(Recorded data)
****************************************

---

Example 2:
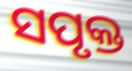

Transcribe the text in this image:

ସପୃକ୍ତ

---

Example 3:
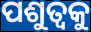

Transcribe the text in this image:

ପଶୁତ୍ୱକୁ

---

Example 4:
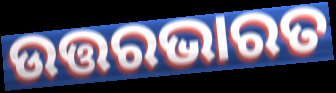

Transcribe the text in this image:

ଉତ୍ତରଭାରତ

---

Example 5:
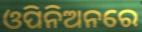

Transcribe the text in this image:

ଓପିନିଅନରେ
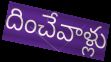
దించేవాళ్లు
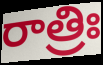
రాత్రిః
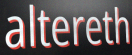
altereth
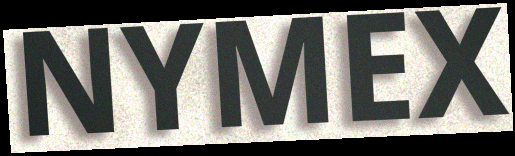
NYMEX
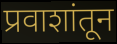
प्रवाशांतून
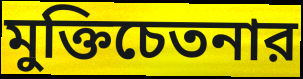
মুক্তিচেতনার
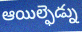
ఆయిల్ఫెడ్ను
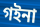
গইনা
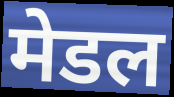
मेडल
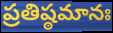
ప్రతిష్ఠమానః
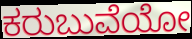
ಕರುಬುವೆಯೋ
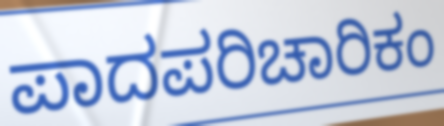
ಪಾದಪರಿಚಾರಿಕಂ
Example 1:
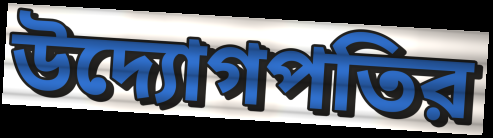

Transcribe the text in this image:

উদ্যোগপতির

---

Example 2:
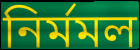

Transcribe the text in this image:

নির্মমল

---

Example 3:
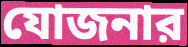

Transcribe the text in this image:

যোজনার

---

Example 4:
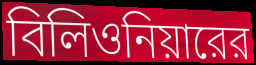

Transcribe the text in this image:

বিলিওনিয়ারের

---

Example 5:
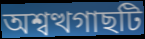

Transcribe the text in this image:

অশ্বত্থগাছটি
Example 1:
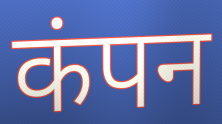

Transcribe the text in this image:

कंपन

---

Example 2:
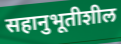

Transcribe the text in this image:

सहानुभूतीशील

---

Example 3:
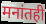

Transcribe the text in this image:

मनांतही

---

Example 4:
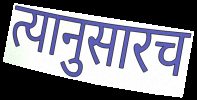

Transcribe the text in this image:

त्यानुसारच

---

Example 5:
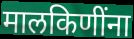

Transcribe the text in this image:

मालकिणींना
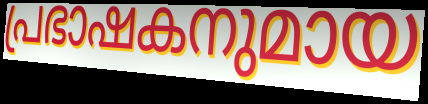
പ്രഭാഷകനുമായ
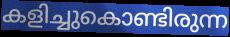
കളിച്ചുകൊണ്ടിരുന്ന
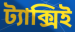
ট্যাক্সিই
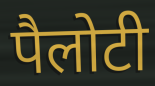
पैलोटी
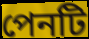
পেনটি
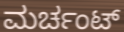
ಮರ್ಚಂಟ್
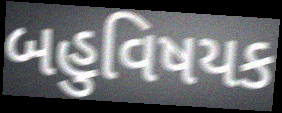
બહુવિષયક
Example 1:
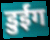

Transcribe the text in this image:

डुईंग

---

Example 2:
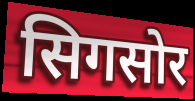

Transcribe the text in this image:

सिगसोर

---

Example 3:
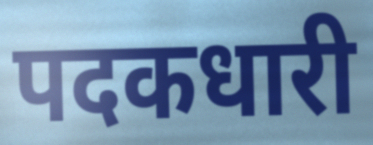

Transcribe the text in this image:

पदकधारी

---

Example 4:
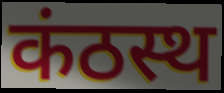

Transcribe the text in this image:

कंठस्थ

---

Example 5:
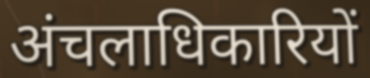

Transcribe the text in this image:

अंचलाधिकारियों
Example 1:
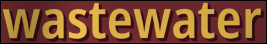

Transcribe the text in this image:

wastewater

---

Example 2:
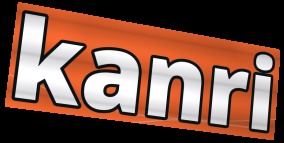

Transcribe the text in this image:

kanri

****************************************

### WHAT NEEDS TO BE DONE
Apart from the pictures, every record must be set down exactly.

### ANSWER TO THIS EXERCISE
---

Example 2:

Transcribe the text in this image:

ସପୃକ୍ତ

---

Example 3:

Transcribe the text in this image:

ପଶୁତ୍ୱକୁ

---

Example 4:

Transcribe the text in this image:

ଉତ୍ତରଭାରତ

---

Example 5:

Transcribe the text in this image:

ଓପିନିଅନରେ
దించేవాళ్లు
రాత్రిః
altereth
NYMEX
प्रवाशांतून
মুক্তিচেতনার
ఆయిల్ఫెడ్ను
গইনা
मेडल
ప్రతిష్ఠమానః
ಕರುಬುವೆಯೋ
ಪಾದಪರಿಚಾರಿಕಂ
Example 1:

Transcribe the text in this image:

উদ্যোগপতির

---

Example 2:

Transcribe the text in this image:

নির্মমল

---

Example 3:

Transcribe the text in this image:

যোজনার

---

Example 4:

Transcribe the text in this image:

বিলিওনিয়ারের

---

Example 5:

Transcribe the text in this image:

অশ্বত্থগাছটি
Example 1:

Transcribe the text in this image:

कंपन

---

Example 2:

Transcribe the text in this image:

सहानुभूतीशील

---

Example 3:

Transcribe the text in this image:

मनांतही

---

Example 4:

Transcribe the text in this image:

त्यानुसारच

---

Example 5:

Transcribe the text in this image:

मालकिणींना
പ്രഭാഷകനുമായ
കളിച്ചുകൊണ്ടിരുന്ന
ট্যাক্সিই
पैलोटी
পেনটি
ಮರ್ಚಂಟ್
બહુવિષયક
Example 1:

Transcribe the text in this image:

डुईंग

---

Example 2:

Transcribe the text in this image:

सिगसोर

---

Example 3:

Transcribe the text in this image:

पदकधारी

---

Example 4:

Transcribe the text in this image:

कंठस्थ

---

Example 5:

Transcribe the text in this image:

अंचलाधिकारियों
Example 1:

Transcribe the text in this image:

wastewater

---

Example 2:

Transcribe the text in this image:

kanri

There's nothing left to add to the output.